_Task to complete:_
Please report, as a single number, how many lines in the entries include the string "HistoryMakers".

_Dataset records:_
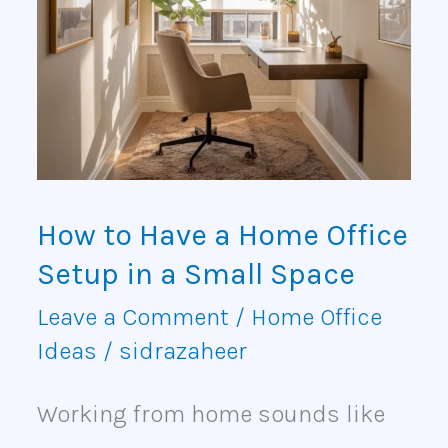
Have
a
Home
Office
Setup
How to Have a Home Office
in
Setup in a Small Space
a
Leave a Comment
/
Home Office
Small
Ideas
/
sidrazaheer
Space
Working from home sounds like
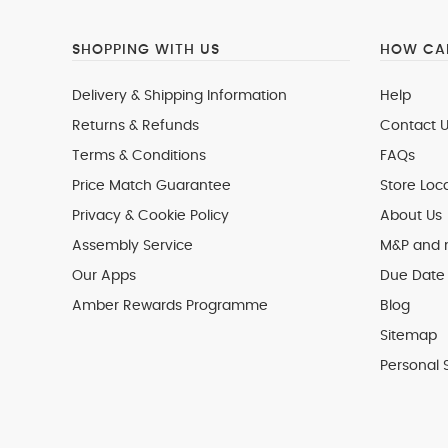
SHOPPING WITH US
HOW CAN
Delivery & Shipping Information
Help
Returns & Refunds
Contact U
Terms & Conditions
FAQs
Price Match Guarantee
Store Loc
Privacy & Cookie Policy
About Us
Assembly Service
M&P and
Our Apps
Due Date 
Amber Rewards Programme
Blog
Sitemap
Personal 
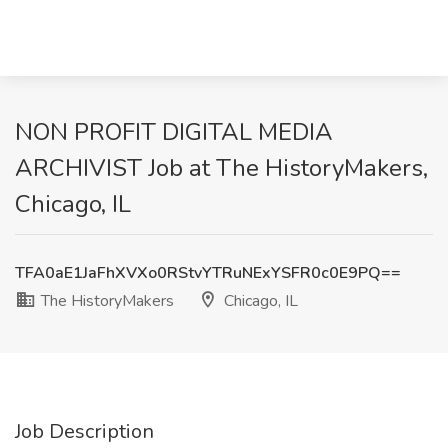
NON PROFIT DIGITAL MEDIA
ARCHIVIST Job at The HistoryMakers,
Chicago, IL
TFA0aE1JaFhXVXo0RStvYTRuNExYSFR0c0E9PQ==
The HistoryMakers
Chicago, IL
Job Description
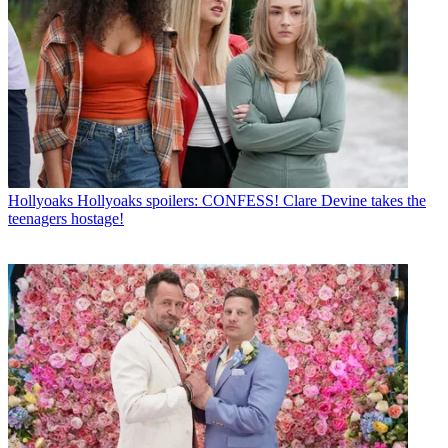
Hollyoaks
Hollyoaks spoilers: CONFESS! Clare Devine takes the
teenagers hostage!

...

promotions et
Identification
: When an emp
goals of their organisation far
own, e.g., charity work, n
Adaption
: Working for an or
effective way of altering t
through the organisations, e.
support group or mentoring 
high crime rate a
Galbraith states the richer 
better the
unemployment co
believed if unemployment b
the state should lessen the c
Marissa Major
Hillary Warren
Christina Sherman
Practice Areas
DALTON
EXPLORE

_Task response:_
2